Effects of Membrane and Biological Target on the Structural and Allosteric Properties of Recoverin: A Computational Approach
Round 1
Reviewer 1 Report
Recoverin is a calcium sensor involved in the regulation of phototransduction. Calcium-bound recoverin contains an exposed N-terminal myristoyl group which inserts into the disc membrane of photoreceptor cells and promotes inhibition of the rhodopsin kinase GRK1 by recoverin. In the present manuscript, Borsatto and co-workers investigate the process of insertion of the myristoyl group of recoverin into a phospholipid bilayer by molecular dynamics. They show that insertion is mediated by interactions of recoverin with phosphatidylserine (PS) head groups and that recoverin appears to have a preference for PS-rich regions. They also investigate intramolecular connectivity in recoverin in the presence and absence of membrane and/or a GRK1 peptide, and show that the presence of membrane has a significant effect.

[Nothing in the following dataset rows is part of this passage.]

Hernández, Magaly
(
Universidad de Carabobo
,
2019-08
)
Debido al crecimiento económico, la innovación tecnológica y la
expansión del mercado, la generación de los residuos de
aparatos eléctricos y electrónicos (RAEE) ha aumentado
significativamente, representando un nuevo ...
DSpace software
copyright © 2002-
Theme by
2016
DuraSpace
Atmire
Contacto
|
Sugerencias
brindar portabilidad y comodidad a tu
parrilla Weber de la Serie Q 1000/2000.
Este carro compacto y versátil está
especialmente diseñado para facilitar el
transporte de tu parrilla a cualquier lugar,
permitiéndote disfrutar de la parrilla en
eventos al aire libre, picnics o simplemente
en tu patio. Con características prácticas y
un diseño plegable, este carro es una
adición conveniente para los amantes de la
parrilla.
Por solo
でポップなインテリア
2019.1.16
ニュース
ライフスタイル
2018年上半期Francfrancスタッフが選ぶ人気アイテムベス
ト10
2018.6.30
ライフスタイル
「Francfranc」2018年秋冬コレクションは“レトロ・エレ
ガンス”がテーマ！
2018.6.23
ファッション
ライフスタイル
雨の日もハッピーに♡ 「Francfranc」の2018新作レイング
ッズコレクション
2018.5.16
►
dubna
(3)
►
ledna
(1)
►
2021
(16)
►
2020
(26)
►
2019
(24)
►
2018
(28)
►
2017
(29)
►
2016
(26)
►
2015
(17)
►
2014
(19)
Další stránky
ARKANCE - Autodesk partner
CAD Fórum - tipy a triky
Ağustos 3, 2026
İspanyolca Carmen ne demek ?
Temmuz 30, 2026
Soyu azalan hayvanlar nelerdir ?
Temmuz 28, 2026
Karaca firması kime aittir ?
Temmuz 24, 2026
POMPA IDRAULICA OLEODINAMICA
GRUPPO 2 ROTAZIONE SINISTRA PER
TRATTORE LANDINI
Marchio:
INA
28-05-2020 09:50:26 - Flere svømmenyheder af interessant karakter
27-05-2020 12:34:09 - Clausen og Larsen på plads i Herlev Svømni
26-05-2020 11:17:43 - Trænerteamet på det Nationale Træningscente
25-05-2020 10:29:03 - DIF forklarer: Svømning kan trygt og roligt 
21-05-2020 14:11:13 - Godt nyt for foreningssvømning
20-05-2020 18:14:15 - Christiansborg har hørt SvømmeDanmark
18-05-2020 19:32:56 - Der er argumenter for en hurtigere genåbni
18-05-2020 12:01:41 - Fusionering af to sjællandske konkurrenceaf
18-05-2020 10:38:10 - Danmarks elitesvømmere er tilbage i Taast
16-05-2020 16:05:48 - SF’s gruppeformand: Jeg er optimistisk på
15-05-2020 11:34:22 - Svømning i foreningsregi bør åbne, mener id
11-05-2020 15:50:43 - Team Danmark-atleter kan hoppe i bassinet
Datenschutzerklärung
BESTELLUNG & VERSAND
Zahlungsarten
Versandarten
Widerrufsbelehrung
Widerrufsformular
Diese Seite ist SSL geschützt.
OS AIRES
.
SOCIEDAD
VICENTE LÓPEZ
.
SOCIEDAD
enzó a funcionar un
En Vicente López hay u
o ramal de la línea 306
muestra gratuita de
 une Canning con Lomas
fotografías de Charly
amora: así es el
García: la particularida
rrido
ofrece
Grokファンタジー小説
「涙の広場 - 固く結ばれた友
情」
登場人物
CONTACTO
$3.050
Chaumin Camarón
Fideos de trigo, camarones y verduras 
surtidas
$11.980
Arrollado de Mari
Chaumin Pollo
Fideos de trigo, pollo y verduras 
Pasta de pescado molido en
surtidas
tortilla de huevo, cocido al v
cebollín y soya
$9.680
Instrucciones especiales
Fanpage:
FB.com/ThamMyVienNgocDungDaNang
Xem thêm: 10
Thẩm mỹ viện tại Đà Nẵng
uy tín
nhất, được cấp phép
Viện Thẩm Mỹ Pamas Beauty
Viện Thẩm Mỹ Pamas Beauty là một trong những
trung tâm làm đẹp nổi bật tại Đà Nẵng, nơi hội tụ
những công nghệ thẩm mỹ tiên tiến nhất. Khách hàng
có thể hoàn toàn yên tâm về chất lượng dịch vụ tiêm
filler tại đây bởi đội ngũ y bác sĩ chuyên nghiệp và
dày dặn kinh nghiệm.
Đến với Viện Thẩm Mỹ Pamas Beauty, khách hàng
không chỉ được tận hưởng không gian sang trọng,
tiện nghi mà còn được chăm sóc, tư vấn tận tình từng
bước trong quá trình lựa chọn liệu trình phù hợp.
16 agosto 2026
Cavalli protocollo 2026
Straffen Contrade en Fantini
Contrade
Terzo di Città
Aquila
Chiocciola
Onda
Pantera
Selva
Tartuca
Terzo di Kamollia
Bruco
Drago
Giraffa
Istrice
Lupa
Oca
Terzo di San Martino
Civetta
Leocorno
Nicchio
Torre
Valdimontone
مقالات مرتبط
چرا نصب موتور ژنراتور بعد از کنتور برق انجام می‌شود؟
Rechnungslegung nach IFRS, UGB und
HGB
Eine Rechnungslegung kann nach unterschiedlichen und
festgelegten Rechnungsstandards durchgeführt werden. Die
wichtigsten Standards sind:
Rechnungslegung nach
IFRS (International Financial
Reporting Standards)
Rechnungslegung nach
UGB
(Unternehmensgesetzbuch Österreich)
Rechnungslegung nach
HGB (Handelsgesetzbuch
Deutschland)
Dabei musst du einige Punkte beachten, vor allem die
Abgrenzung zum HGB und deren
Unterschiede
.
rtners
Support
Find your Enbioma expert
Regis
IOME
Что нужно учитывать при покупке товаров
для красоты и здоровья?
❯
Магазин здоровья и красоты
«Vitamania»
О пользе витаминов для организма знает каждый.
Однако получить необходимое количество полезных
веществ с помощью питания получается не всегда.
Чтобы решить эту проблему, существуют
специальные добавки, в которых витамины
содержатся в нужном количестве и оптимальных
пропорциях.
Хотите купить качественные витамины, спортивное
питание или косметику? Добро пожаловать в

The manuscript is well-written, the data presented in an intelligible manner and appropriately discussed. My only remark regard the title of the manuscript. In my opinion, potential readers expecting an experimental study on "Effects of membrane and biological target on the structural and allosteric properties of recoverin" may be disappointed when discovering that the work is based on computational data. I suggest adding a phrase such as "computational methods", "molecular dynamics" or similar to the title. If it appears too long, the part "a myristoyl-swithc protein" can be omitted without significant impact on the informative nature of the title.
Author Response
We are glad that this Reviewer found merit in our work, and appreciate the suggestion to change the title in order not to create misunderstanding in the reader.
We have followed the Reviewer suggestion and the new title is now:
"Effects of membrane and biological target on the structural and allosteric properties of recoverin: a computational approach".
Reviewer 2 Report
Borsatto et al used ROS disc-like membrane MD simulation found some new crucial Rec-R and Rec-GRK1 states stabilizing residues of Rec, especially the residue R46, which interacts with polar heads of phosphatidylserine lipids. The manuscript is well written. The paper would be great if supported by experimental evidence, like NMR with R46 mutation. Minor suggestion: try to avoid comma in the title.
Author Response
We are glad that this Reviewer found merit in our work. As to the specific comments:
1) "The paper would be great if supported by experimental evidence, like NMR with R46 mutation"
We agree that our findings opened new specific hypotheses, like the one pointed out by the Reviewer, which could be directly tested by focused experiments. However, this falls beyond the scope of our current investigation, and we will certainly consider the suggestion for future studies.
2) "Minor suggestion: try to avoid comma in the title."
We have now changed the title and eliminated the comma.